Construction Lien Rights for Landlord/Tenant Build-outs
When a tenant contracts for improvements, the leasehold interest is subject to construction liens. Section 713.10 of the Florida Statutes addresses the extent to which the landlord may be liable to satisfy the lien. As a first step, a lien may not be recorded against the landlord’s interest unless the lease agreement requires the tenant to make certain improvements (called “pith of the lease”). However, if that standard is met, a landlord may limit its liability for liens by 1)prohibiting liability for construction liens in the express terms of the lease; and 2) recording the lease, or the relevant portion of it, in the public records in the county where the property is located. If a landlord expressly limits liability for liens in the lease, but fails to record it, the landlord may nevertheless be liable if the construction of improvements is an integral part of the lease. No lien attaches when the lease simply allows the tenant to make improvements; rather, the lease must require the tenant to construct improvements.

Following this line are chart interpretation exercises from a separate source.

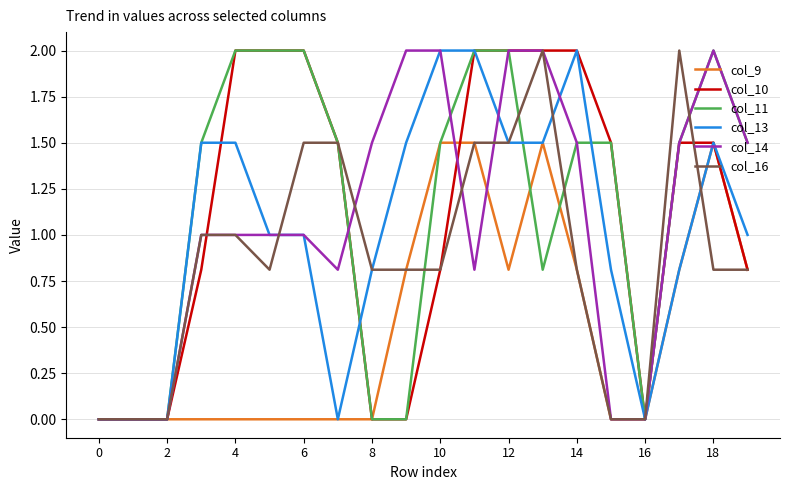

Where is the first local minimum for col_10?

16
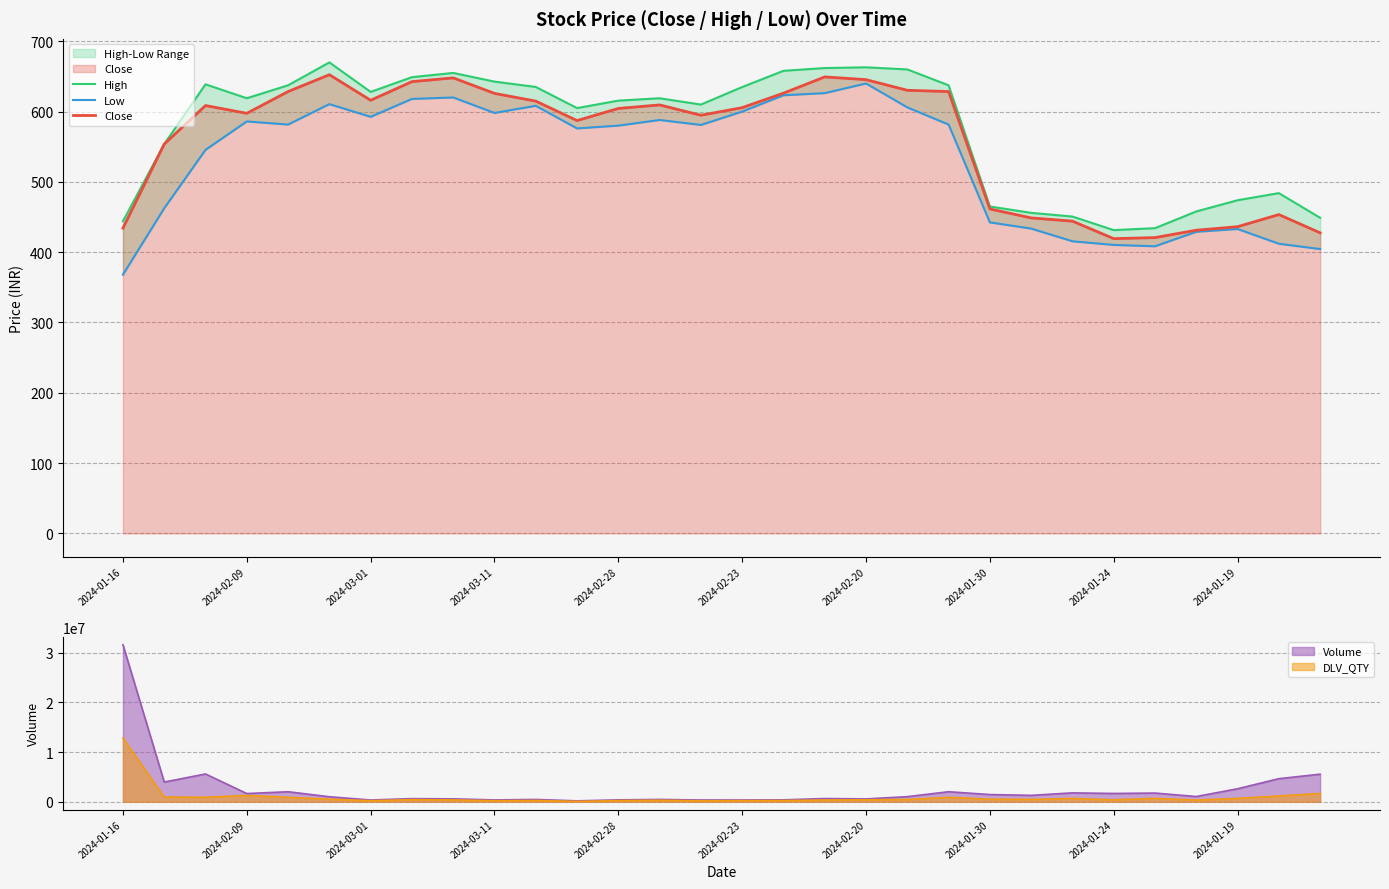

What is the difference between the maximum and minimum values in the Close series?

233.2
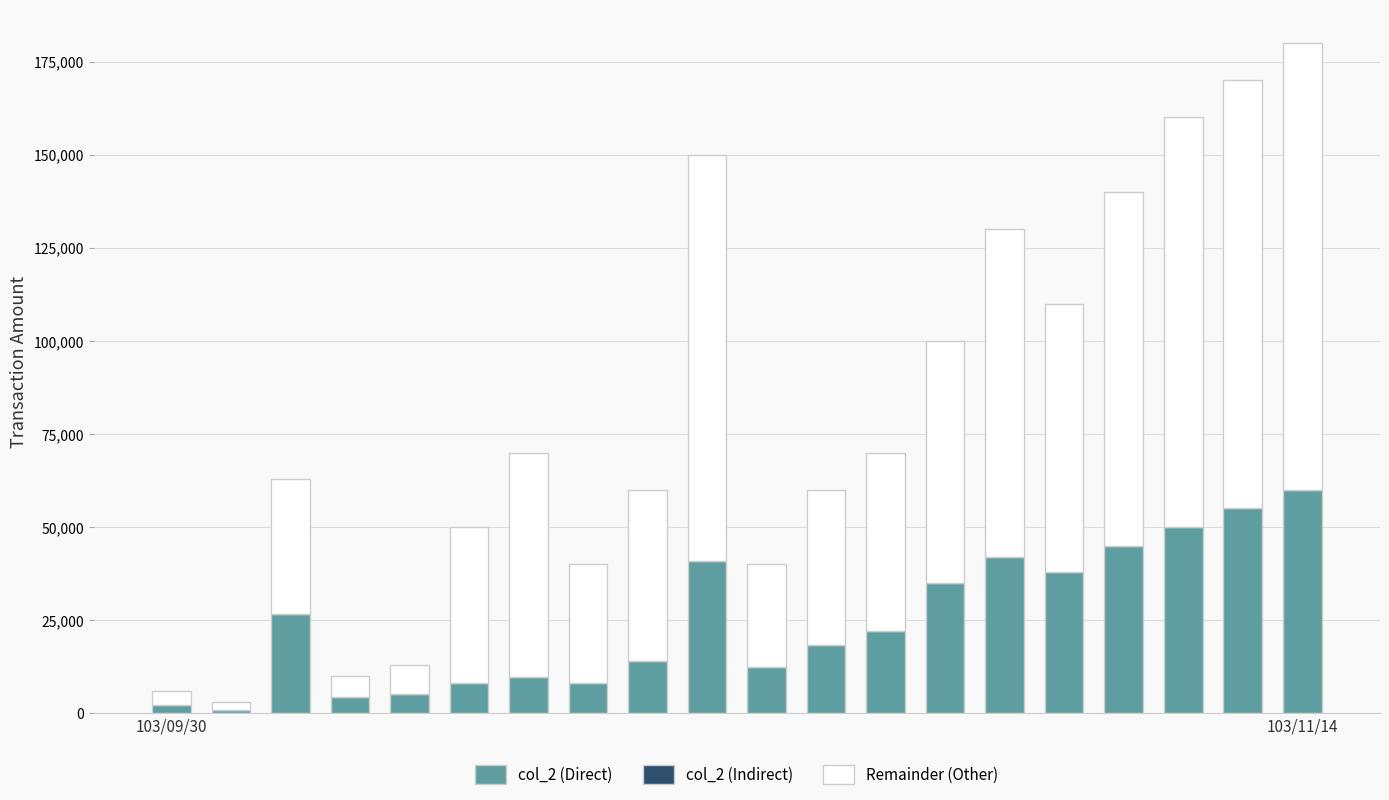

Which series has the widest spread of values?

Remainder (Other)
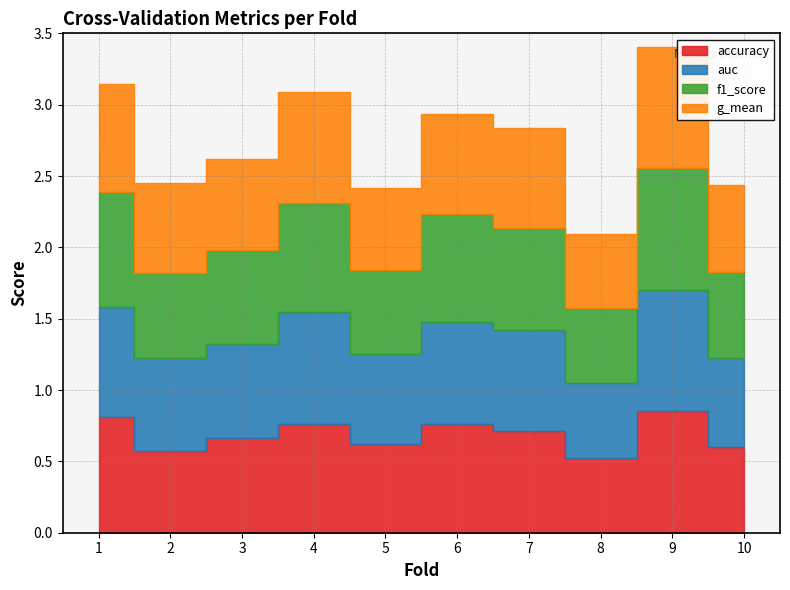

At which category does accuracy reach its first local valley?

2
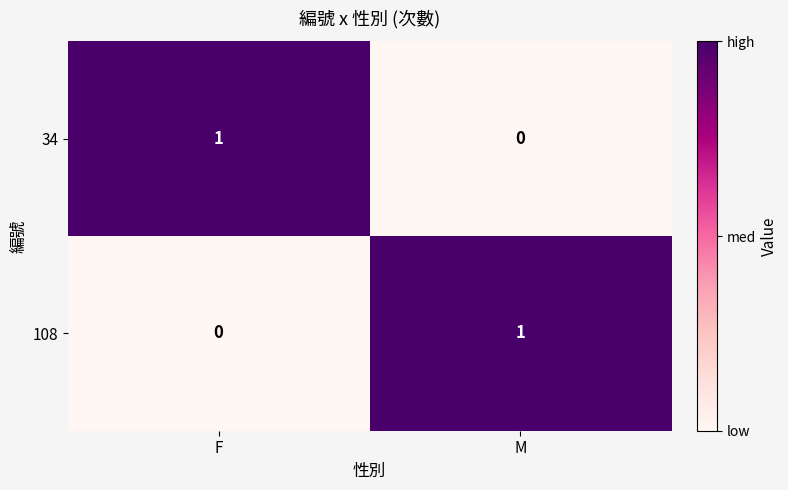

Which category has the lowest value in the 108 series?

F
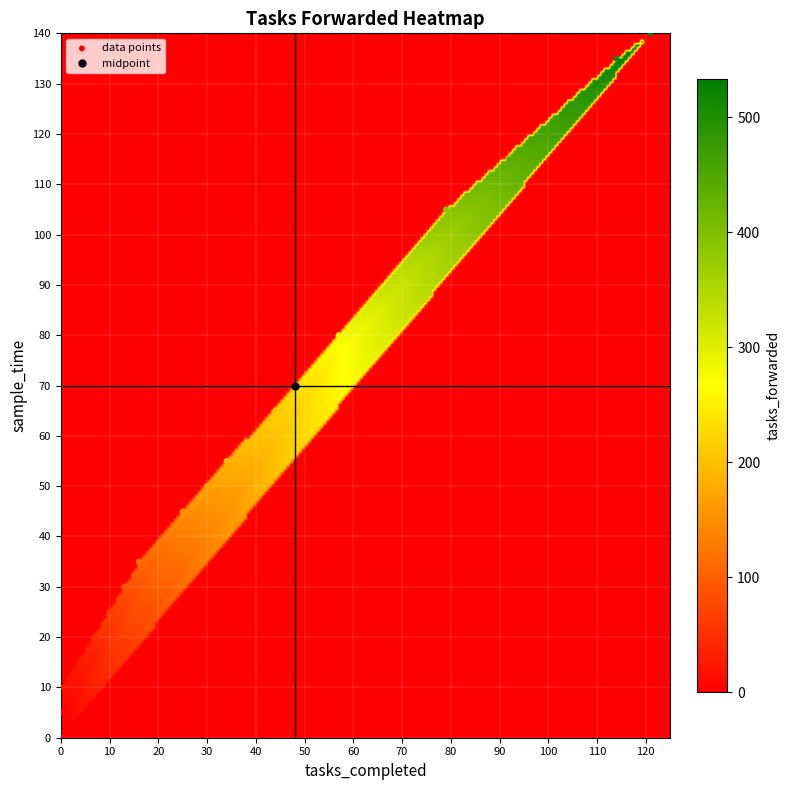

What is the range of Y values (max minus min)?

140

Section 713.10 imposes a duty on the tenant to notify the contractor of the lien prohibition in the
lease. A knowing or willful failure of this requirement renders the construction contract between
the tenant and the contractor voidable at the contractor’s option. Lienors without lien rights
against the landlord’s interests may consider seeking recovery for equitable lien or unjust
enrichment. The lienor will also have lien rights against the tenant’s leasehold interest, meaning
you can foreclose against the lease interest rather than the property as a whole.
A landlord’s strict compliance with §713.10 is critical to its immunity from liens. One provision of
that statute allows the landlord to record in the public records the actual lease at issue or a short
form thereof reflecting the terms of that specific lease expressly prohibiting liability for
liens. Another provision permits the landlord, when all the leases entered into by that landlord for
those premises prohibit lien liability, to record in the public records a notice containing the specific
language contained in the various leases prohibiting lien liability. Where, however, the landlord
avails itself of this second provision, yet any of the leases do not contain the exact identical lien
prohibition clause that was contained in the recorded notice, then the landlord will lose its
protection and its interest will be subject to liens.
The landlord’s interests are never subject to liens when the tenant is a mobile home owner leasing a mobile home lot in a mobile home park.